Sunday, December 13, 2020

Students Have No 4th Amendment Rights Administrators Are Bound To Acknowledge

gizmodo |  In May 2016, a student enrolled in a high-school in Shelbyville, Texas, consented to having his phone searched by one of the district’s school resource officers. Looking for evidence of a romantic relationship between the student and a teacher, the officer plugged the phone into a Cellebrite UFED to recover deleted messages from the phone. According to the arrest affidavit, investigators discovered the student and teacher frequently messaged each other, “I love you.” Two days later, the teacher was booked into the county jail for sexual assault of a child.

The Cellebrite used to gather evidence in that case was owned and operated by the Shelby County Sheriff’s Office. But these invasive phone-cracking tools are not only being purchased by police departments. Public documents reviewed by Gizmodo indicate that school districts have been quietly purchasing these surveillance tools of their own for years.

Gizmodo has reviewed similar accounting documents from eight school districts, seven of which are in Texas, showing that administrators paid as much $11,582 for the controversial surveillance technology. Known as mobile device forensic tools (MDFTs), this type of tech is able to siphon text messages, photos, and application data from student’s devices. Together, the districts encompass hundreds of schools, potentially exposing hundreds of thousands of students to invasive cell phone searches.

The Los Angeles Unified School District, the second-largest school district in the country with over 630,000 students enrolled in over 1,000 institutions in the 2018-2019 school year, has a Cellebrite device it says is used by a team that investigates complaints of employee misconduct against students. Its listed description for the job of Digital Forensics Investigator states, those with that role assist with “student safety issues, fraud, collusion, and/or conflicts of interest,” specifically mentioning expertise with Cellebrite as a qualification.

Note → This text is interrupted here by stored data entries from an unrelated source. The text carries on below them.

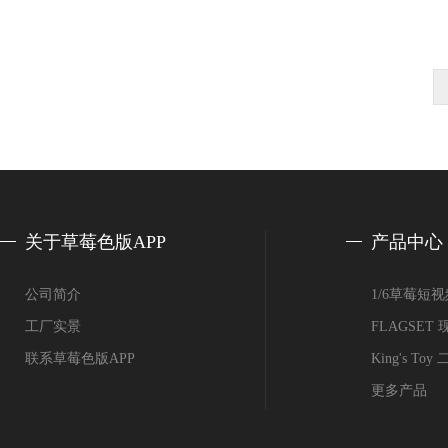
关于草莓色版APP
产品中心
公司简介
1/6草莓短
工厂实景
FLAGSE
联系草莓色版APP
King's T
更多产品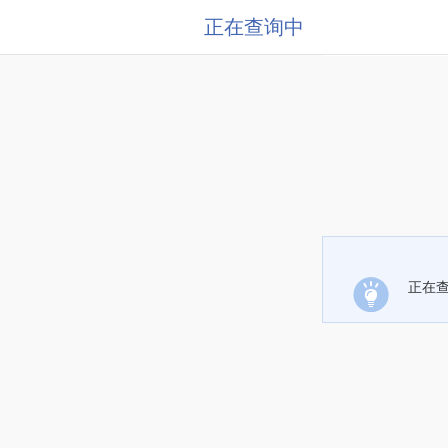
正在查询中
正在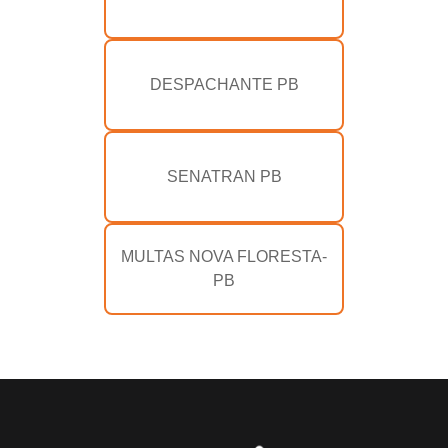
DESPACHANTE PB
SENATRAN PB
MULTAS NOVA FLORESTA-
PB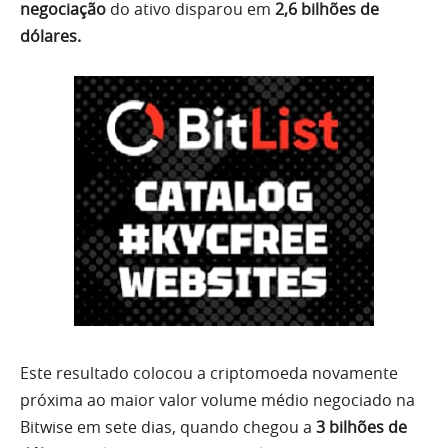
negociação
do ativo disparou em
2,6 bilhões de
dólares.
Este resultado colocou a criptomoeda novamente
próxima ao maior valor volume médio negociado na
Bitwise em sete dias, quando chegou a
3 bilhões de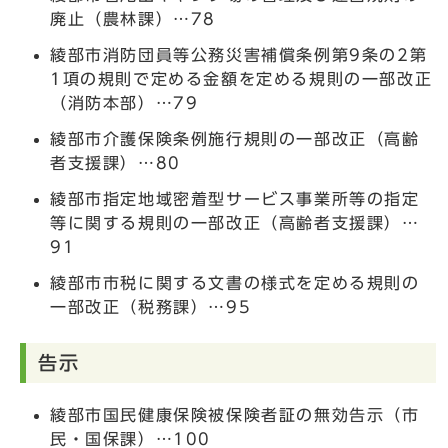
廃止（農林課）…78
綾部市消防団員等公務災害補償条例第9条の2第
1項の規則で定める金額を定める規則の一部改正
（消防本部）…79
綾部市介護保険条例施行規則の一部改正（高齢
者支援課）…80
綾部市指定地域密着型サービス事業所等の指定
等に関する規則の一部改正（高齢者支援課）…
91
綾部市市税に関する文書の様式を定める規則の
一部改正（税務課）…95
告示
綾部市国民健康保険被保険者証の無効告示（市
民・国保課）…100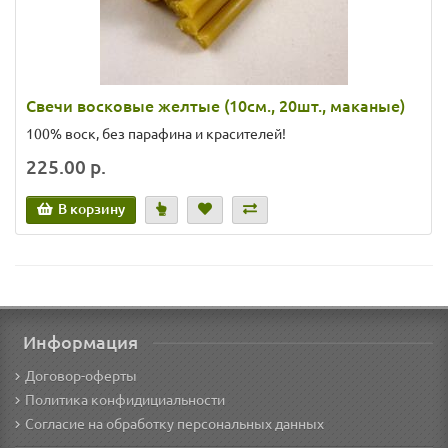
Свечи восковые желтые (10см., 20шт., маканые)
100% воск, без парафина и красителей!
225.00 р.
В корзину
Информация
Договор-оферты
Политика конфидициальности
Согласие на обработку персональных данных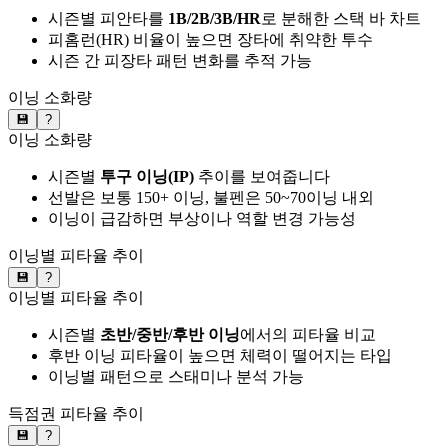
시즌별 피안타를
1B/2B/3B/HR
로 분해한 스택 바 차트
피홈런(HR) 비율이 높으면 장타에 취약한 투수
시즌 간 피장타 패턴 변화를 추적 가능
이닝 소화량
💾
?
이닝 소화량
시즌별
투구 이닝(IP)
추이를 보여줍니다
선발은 보통 150+ 이닝, 불펜은 50~70이닝 내외
이닝이 급감하면 부상이나 역할 변경 가능성
이닝별 피타율 추이
💾
?
이닝별 피타율 추이
시즌별
초반/중반/후반 이닝
에서의 피타율 비교
후반 이닝 피타율이 높으면 체력이 떨어지는 타입
이닝별 패턴으로 스태미나 분석 가능
득점권 피타율 추이
💾
?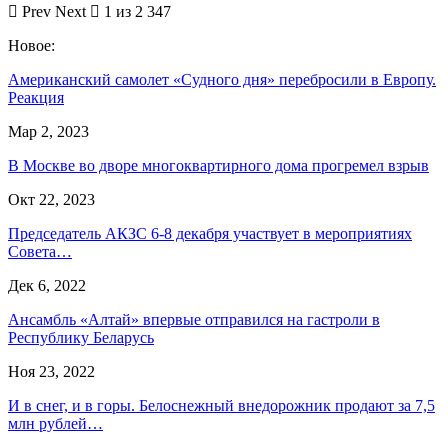
Prev
Next
1 из 2 347
Новое:
Американский самолет «Судного дня» перебросили в Европу.
Реакция
Мар 2, 2023
В Москве во дворе многоквартирного дома прогремел взрыв
Окт 22, 2023
Председатель АКЗС 6-8 декабря участвует в мероприятиях
Совета…
Дек 6, 2022
Ансамбль «Алтай» впервые отправился на гастроли в
Республику Беларусь
Ноя 23, 2022
И в снег, и в горы. Белоснежный внедорожник продают за 7,5
млн рублей…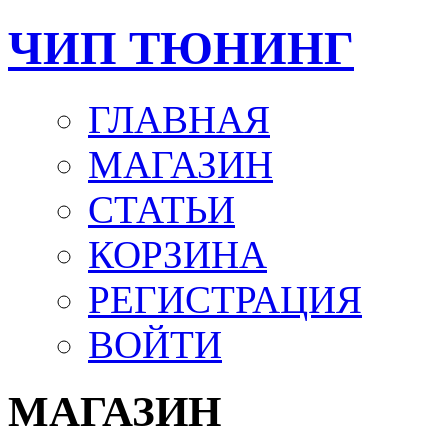
ЧИП ТЮНИНГ
ГЛАВНАЯ
МАГАЗИН
СТАТЬИ
КОРЗИНА
РЕГИСТРАЦИЯ
ВОЙТИ
МАГАЗИН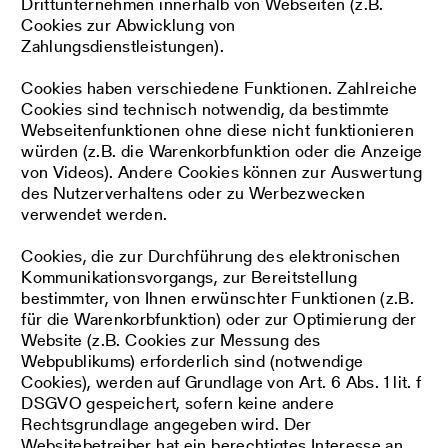
Drittunternehmen innerhalb von Webseiten (z.B.
Cookies zur Abwicklung von
Zahlungsdienstleistungen).
Cookies haben verschiedene Funktionen. Zahlreiche
Cookies sind technisch notwendig, da bestimmte
Webseitenfunktionen ohne diese nicht funktionieren
würden (z.B. die Warenkorbfunktion oder die Anzeige
von Videos). Andere Cookies können zur Auswertung
des Nutzerverhaltens oder zu Werbezwecken
verwendet werden.
Cookies, die zur Durchführung des elektronischen
Kommunikationsvorgangs, zur Bereitstellung
bestimmter, von Ihnen erwünschter Funktionen (z.B.
für die Warenkorbfunktion) oder zur Optimierung der
Website (z.B. Cookies zur Messung des
Webpublikums) erforderlich sind (notwendige
Cookies), werden auf Grundlage von Art. 6 Abs. 1 lit. f
DSGVO gespeichert, sofern keine andere
Rechtsgrundlage angegeben wird. Der
Websitebetreiber hat ein berechtigtes Interesse an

The Fourth Amendment protects people in the United States from unreasonable government searches and seizures, including their cell phones. While a search without a warrant is generally considered unreasonable, the situation in schools is a little different.

In the case New Jersey v. T.L.O, the U.S. Supreme Court ruled that schools do not necessarily need a warrant to search students so long as officials have a reasonable belief a student has broken the law or school policy, and the search is not unnecessarily intrusive and reasonably related in scope to the circumstances under which the search was originally justified. The “reasonableness” standard is extremely broad, largely deferential to the whims of school officials, and can serve as the basis for fishing expeditions; courts have only rarely ruled that school searches violate the Fourth Amendment.

“The problem is as much with the legal standards as with the technology,” said Barbara Fedders, an assistant professor of law at University of North Carolina at Chapel Hill, who focuses on the intersection of criminal law and school discipline. “Schools take student’s cell phones for all kinds of reasons, not because they think they are doing anything pernicious; you can see where racial bias could factor into this.”

Cell phones are deeply personal items, and it’s easy to imagine how embarrassing and potentially catastrophic it would be if an administrator or school resource officer used a Cellebrite to download students’ private text messages, photos, social media posts, location history, and more.